The similar cultures of peoples across the Bering Strait in both Siberia and Alaska suggest human travel between the two places ever since the strait was formed. After Paleo-Indians arrived during the Last Glacial Period and began the settlement of the Americas, a second wave of people from Asia came to Alaska around 8000 BCE. These Na-Dene peoples, who share many linguistic and genetic similarities not found in other parts of the Americas, populated the far north of the Americas and only made it as far south as Oasisamerica. It is suggested that by 4000–3000 BCE Paleo-Eskimo peoples began coming to the Americas from Siberia. They were subsequently replaced by the Thule people around 1200 CE. Inuit tribes live today in both Asia and North America and there is much evidence that they lived in Asia even in prehistory.

==Metal artifacts==
Bronze artifacts discovered in a 1,000-year-old house in Alaska suggest pre-Columbian trade. Bronze working had not been developed in Alaska at the time, and the findings suggest the bronze came from nearby Asia—possibly China, Korea, or Russia. Also inside the house were found the remains of obsidian artifacts, which have a chemical signature that indicates the obsidian is from the Anadyr River valley in Russia.

Pre-Columbian contact between Alaska and Kamchatka via the subarctic Aleutian Islands would have been conceivable, but the two settlement waves on this archipelago started on the American side and its western continuation, the Commander Islands, remained uninhabited until after Russian explorers encountered the Aleut people in 1741. There is no genetic or linguistic evidence for earlier contact along this route. The Asian war bow appears to have been introduced to North America in the 7th century via the Bering Strait, as well as laminar armour in the 9th century.

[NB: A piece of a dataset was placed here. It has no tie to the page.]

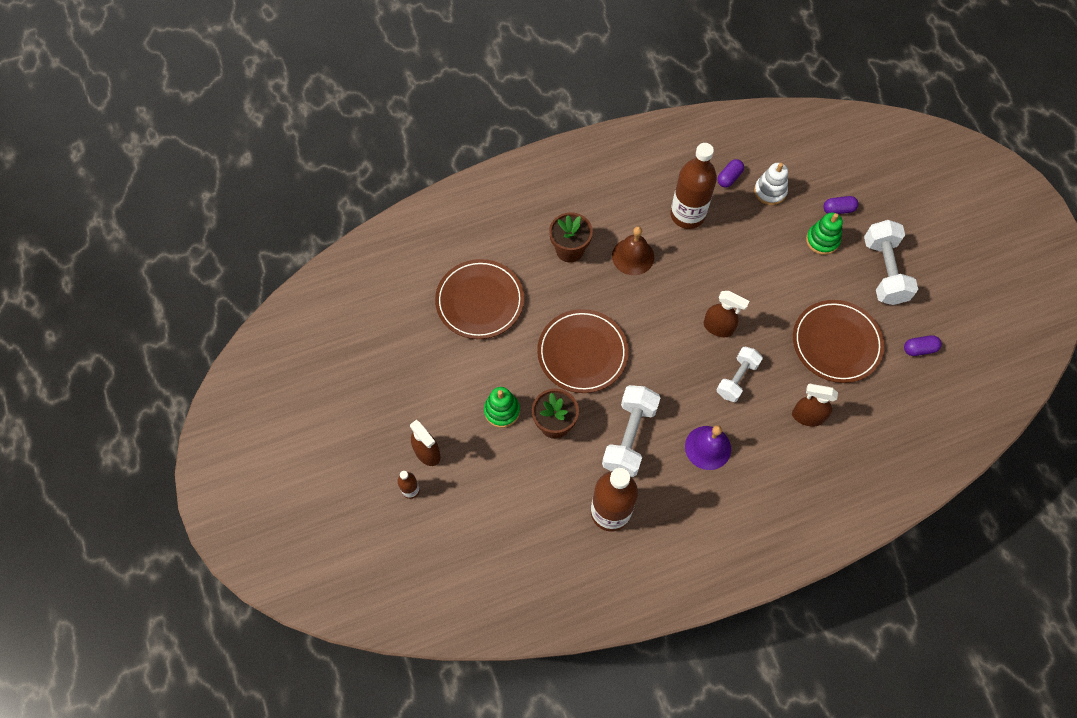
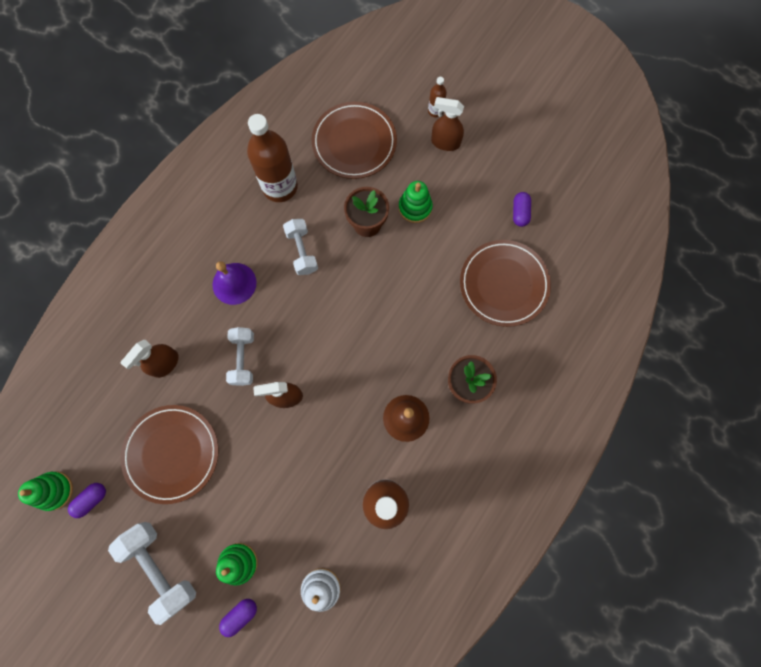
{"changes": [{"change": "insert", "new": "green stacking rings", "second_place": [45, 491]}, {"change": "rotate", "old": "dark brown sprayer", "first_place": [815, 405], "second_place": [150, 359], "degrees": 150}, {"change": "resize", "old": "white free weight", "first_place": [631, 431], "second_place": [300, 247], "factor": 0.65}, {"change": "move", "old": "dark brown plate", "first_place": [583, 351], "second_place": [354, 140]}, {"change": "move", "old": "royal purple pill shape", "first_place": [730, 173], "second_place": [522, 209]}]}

In June 2016, Purdue University published the results of research on six metal and composite metal artifacts excavated from a late prehistoric archaeological context at Cape Espenberg on the northern coast of the Seward Peninsula in Alaska. Also part of the team were researchers from the University of Georgia and the University of Pennsylvania. The report is the first evidence that metal from Asia reached prehistoric North America before the contact with Europeans, stating that X-ray fluorescence identified two of these artifacts as smelted industrial alloys with large proportions of tin and lead. The presence of smelted alloys in a prehistoric Inuit context in northwest Alaska was demonstrated for the first time and indicated the movement of Eurasian metal across the Bering Strait into North America before sustained contact with Europeans.

==Venetian glass==
In February 2021, a controversial study claimed that Venetian glass trade beads had been found at three prehistoric Inuit sites in Alaska. The authors believe the beads were transported from Venice, Italy, across Eurasia and over the Bering Strait, making this discovery "the first documented instance of the presence of indubitable European materials in prehistoric sites in the western hemisphere as the result of overland transport across the Eurasian continent." After radiocarbon dating materials found near the beads, archaeologists estimated their arrival on the continent to sometime between 1440 and 1480, predating Christopher Columbus. The dating and provenance has been challenged by other researchers who point out that such beads were not made in Venice until the mid-16th century and that an early 17th century French origin is possible.